Saved entries
=======

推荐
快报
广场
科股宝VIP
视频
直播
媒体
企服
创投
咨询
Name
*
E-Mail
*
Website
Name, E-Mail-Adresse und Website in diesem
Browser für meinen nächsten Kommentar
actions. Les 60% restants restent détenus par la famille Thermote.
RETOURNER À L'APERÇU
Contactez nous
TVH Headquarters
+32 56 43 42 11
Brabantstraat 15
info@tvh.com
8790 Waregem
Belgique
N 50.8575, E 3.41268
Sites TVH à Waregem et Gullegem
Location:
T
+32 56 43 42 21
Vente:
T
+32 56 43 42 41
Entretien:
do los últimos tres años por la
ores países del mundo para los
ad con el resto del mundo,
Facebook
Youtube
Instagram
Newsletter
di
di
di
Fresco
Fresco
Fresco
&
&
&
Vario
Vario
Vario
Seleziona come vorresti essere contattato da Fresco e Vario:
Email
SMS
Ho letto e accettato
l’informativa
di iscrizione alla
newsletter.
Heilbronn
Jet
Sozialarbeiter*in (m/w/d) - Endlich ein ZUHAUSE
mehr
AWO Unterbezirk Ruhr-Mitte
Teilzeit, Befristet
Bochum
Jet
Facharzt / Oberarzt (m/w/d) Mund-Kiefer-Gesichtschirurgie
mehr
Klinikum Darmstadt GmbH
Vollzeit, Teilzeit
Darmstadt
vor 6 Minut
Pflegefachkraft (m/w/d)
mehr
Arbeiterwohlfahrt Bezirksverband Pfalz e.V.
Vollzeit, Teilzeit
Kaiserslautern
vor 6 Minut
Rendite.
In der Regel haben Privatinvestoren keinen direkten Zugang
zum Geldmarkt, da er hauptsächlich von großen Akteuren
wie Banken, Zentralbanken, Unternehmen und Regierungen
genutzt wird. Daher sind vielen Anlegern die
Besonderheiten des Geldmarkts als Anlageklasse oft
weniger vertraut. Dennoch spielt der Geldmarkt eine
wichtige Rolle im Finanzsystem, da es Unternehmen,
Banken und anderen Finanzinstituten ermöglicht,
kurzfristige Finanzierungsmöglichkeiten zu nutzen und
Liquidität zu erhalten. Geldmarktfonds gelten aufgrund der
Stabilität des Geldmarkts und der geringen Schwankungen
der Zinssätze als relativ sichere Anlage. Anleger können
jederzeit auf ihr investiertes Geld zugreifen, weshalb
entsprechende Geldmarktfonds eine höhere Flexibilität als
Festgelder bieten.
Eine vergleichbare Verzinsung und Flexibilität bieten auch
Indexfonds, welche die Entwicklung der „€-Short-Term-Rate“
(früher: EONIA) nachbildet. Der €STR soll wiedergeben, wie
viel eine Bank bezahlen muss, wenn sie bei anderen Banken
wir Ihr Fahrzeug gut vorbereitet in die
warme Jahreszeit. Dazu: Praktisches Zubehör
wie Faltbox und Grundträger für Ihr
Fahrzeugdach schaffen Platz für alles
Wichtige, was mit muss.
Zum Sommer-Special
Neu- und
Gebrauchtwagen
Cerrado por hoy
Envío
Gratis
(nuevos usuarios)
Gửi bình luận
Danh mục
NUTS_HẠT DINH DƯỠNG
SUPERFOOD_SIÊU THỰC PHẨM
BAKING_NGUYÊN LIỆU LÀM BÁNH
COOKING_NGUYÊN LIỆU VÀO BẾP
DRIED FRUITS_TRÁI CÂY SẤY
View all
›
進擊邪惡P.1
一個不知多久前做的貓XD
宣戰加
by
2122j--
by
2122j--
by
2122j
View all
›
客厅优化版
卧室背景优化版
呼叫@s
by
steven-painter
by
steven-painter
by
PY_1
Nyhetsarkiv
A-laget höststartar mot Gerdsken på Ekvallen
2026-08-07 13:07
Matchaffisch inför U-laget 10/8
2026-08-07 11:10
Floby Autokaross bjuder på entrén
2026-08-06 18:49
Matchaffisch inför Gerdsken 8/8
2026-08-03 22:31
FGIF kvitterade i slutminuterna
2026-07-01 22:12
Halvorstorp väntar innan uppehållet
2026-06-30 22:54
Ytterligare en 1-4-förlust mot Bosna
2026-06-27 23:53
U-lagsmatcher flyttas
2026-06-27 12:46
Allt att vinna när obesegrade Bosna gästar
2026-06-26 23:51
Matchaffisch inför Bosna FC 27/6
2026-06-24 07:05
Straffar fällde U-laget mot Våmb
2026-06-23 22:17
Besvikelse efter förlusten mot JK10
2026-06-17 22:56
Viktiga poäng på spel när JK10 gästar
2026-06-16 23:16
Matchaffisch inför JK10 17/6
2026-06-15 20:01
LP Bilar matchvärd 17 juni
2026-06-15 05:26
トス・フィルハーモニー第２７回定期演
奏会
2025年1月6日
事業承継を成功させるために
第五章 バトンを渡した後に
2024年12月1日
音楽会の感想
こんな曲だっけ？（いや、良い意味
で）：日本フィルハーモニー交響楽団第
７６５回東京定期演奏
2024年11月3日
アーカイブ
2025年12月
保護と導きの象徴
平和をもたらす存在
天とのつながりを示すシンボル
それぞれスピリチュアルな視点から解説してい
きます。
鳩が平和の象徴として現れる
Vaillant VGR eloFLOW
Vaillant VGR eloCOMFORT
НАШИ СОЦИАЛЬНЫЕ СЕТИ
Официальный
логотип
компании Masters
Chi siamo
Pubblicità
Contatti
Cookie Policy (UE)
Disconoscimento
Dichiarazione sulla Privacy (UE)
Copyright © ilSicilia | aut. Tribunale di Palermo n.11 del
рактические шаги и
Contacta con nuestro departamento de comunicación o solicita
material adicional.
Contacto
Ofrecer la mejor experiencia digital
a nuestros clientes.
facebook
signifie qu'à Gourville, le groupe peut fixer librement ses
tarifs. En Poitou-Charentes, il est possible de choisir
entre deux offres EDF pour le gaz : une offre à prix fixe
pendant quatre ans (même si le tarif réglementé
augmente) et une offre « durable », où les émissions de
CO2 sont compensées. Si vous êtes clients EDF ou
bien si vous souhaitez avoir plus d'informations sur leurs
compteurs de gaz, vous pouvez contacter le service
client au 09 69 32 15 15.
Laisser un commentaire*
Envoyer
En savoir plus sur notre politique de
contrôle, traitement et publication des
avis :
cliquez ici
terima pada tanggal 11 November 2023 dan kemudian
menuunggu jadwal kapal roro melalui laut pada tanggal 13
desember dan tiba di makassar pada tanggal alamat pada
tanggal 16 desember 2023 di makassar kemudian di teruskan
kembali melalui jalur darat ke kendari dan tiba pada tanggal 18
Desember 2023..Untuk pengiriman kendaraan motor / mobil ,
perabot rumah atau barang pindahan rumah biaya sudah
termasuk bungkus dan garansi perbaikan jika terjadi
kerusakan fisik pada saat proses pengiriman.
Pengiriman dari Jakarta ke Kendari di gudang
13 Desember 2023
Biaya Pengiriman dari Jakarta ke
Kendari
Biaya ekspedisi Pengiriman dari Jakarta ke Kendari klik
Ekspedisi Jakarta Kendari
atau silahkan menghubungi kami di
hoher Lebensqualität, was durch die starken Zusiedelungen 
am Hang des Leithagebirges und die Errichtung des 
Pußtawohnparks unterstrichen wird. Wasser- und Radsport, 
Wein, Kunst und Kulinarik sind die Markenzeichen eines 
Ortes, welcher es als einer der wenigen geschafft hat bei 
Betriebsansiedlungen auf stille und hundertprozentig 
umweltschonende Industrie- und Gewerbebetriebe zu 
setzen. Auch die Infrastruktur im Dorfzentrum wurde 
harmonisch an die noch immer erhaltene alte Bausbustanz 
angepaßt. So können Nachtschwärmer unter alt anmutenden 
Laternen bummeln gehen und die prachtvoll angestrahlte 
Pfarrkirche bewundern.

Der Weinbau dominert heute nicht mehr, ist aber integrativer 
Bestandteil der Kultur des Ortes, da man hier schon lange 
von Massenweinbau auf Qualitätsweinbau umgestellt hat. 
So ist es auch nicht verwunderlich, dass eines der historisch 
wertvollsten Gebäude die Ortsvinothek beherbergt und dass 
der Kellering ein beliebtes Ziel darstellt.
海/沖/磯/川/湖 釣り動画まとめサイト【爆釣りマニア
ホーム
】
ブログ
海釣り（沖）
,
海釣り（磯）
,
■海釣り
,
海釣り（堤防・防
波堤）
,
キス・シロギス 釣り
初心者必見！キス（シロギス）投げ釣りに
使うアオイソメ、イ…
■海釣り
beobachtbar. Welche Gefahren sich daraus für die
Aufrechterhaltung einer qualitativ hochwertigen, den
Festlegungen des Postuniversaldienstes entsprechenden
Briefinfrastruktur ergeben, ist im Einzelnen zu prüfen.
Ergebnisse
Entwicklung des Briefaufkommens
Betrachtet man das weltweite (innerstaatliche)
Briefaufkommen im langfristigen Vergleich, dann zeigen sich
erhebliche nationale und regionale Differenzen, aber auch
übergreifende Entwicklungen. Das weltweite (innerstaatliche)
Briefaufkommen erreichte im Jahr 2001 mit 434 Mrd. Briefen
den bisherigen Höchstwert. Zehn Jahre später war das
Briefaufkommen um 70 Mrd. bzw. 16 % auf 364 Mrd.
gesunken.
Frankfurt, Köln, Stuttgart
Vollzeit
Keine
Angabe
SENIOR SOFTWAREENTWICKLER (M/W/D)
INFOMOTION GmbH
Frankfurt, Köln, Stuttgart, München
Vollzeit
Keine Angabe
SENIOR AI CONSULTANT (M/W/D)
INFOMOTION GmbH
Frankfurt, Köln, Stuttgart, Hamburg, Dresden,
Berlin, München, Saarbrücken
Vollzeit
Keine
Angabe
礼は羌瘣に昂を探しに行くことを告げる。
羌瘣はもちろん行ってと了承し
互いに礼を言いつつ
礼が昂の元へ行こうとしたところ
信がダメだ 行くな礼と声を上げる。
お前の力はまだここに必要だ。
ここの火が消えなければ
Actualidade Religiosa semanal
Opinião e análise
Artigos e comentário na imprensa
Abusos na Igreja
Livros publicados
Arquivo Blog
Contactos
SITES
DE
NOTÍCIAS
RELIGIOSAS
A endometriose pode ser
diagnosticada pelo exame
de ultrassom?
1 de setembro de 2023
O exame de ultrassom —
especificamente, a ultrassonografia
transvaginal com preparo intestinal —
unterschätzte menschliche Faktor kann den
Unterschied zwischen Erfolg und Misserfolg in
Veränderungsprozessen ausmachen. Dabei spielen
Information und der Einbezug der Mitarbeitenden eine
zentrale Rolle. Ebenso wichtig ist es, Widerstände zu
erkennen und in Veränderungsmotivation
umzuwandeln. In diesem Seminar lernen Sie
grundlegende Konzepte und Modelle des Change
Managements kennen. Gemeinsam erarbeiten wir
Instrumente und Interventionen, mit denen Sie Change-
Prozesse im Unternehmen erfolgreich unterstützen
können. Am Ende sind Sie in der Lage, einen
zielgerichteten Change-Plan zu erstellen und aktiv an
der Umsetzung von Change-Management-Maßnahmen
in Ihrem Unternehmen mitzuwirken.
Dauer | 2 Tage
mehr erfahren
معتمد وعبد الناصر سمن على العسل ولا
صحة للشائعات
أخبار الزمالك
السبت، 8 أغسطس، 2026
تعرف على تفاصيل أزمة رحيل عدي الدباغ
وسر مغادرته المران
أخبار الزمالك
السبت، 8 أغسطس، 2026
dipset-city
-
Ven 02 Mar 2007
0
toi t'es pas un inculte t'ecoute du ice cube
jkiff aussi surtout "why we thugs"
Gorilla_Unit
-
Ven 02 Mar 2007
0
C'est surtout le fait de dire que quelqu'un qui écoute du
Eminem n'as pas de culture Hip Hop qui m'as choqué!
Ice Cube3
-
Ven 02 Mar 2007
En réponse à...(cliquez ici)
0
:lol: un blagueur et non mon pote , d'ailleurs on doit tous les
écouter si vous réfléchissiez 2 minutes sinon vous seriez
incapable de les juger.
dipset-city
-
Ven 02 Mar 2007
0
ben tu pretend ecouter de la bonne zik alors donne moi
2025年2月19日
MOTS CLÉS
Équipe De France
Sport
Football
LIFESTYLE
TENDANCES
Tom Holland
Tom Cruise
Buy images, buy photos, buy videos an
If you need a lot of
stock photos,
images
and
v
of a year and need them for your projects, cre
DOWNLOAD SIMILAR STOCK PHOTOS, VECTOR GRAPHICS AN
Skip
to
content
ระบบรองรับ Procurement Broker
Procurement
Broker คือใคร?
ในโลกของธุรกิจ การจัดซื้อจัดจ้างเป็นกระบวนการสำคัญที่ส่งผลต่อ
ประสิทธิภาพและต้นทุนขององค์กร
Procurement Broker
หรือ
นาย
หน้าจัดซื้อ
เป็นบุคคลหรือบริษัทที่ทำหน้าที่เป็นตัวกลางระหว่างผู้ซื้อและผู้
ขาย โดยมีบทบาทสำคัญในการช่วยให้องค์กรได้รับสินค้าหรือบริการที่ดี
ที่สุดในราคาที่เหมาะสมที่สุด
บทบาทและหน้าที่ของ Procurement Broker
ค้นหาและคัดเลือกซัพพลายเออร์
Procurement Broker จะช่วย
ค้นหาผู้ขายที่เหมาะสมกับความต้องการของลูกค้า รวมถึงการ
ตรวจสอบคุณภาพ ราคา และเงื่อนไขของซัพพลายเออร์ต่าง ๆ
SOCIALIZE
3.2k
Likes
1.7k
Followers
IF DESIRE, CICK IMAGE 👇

=======

• Task brief: Find how many lines contain "Matchaffisch" in the data. Write that number and nothing else.

• Task solution: 4